▸ WHAT YOU ARE ASKED TO DO
Condense the paragraph of the passage on British foreign policy that begins "After Napoleon's defeat at Waterloo" into a short bulleted list that keeps its main facts.

After Napoleon's defeat at Waterloo, England, feeling that her colonies were safe and her world hegemony unchallenged for presumably a long time, showed little interest in the affairs of her allies at the Congress of Vienna. When the policy of Nicholas I of Russia aroused the suspicions of England in the Orient, the Crimean War very opportunely put an end to the imperialistic ambitions of the Tsars, just as later on Japan, Britain's ally, by smashing the Russian army at

Mukden, put an end to Muscovite imperialism in the Far East, which had very seriously alarmed the Government at London. All this did not prevent Great Britain from remaining neutral during the war of 1870, for France was at that time the most powerful nation in Europe, whose merchant marine had made very substantial progress; nor from accepting, at the recent Washington Conference, the abrogation of the Anglo-Japanese Treaty, demanded by the United States.

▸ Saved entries
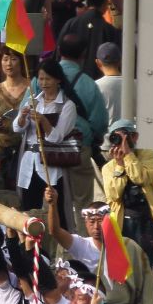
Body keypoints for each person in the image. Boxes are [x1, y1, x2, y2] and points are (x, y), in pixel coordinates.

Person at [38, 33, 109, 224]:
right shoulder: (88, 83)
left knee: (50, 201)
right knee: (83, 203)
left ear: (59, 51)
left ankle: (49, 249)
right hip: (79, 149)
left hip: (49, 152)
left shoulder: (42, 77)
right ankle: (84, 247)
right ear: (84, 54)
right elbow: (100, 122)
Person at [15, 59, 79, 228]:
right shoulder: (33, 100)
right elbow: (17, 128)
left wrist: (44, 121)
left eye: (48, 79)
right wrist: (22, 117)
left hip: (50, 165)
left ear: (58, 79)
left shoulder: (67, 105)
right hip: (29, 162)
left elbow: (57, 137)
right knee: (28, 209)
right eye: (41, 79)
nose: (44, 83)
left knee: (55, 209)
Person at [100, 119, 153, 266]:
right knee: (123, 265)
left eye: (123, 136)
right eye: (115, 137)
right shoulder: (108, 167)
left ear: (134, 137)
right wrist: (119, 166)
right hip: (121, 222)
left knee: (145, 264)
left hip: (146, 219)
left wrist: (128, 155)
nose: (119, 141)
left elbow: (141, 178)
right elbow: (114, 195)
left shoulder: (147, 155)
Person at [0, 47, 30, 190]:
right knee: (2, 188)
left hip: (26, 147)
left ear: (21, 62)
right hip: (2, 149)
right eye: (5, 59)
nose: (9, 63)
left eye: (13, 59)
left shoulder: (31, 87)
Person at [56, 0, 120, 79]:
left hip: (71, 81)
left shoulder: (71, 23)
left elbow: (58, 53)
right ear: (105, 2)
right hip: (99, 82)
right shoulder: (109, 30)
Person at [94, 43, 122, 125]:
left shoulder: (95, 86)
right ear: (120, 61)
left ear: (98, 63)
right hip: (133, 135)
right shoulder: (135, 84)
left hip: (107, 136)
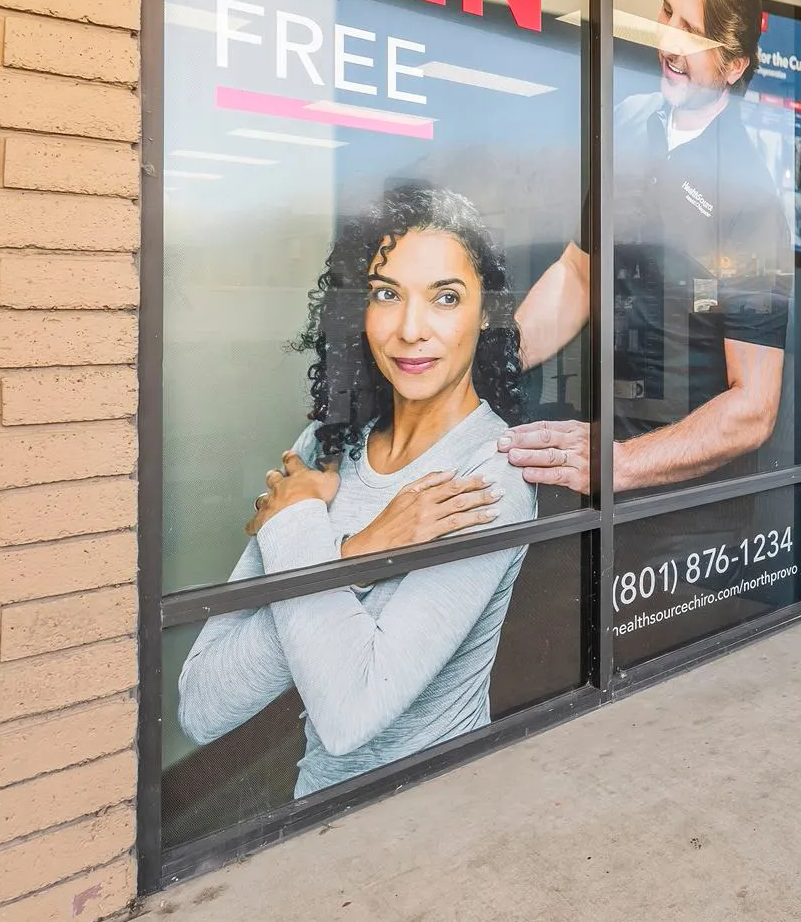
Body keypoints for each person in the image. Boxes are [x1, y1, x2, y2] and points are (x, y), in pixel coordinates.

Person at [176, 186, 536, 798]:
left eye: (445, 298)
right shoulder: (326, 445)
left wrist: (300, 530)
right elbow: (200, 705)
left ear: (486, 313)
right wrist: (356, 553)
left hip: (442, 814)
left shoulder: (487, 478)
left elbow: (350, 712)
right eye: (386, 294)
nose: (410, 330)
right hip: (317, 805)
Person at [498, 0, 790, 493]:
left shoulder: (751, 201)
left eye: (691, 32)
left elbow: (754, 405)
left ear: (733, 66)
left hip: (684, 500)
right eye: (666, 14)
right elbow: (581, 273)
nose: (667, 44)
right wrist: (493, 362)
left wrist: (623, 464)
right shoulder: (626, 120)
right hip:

▸ RESPONSE TO THIS TASK
- After Waterloo, England believed its colonies were safe and its world dominance secure, so it showed little interest in its allies' affairs at the Congress of Vienna.
- When the policy of Nicholas I of Russia raised English suspicions in the Orient, the Crimean War ended the Tsars' imperialist ambitions.
- Later, Japan, Britain's ally, smashed the Russian army at Mukden and ended the Russian imperialism in the Far East that had alarmed London.
- Britain still stayed neutral in the war of 1870, when France was the most powerful nation in Europe and its merchant marine had grown substantially.
- At the Washington Conference, Britain accepted the abrogation of the Anglo-Japanese Treaty that the United States demanded.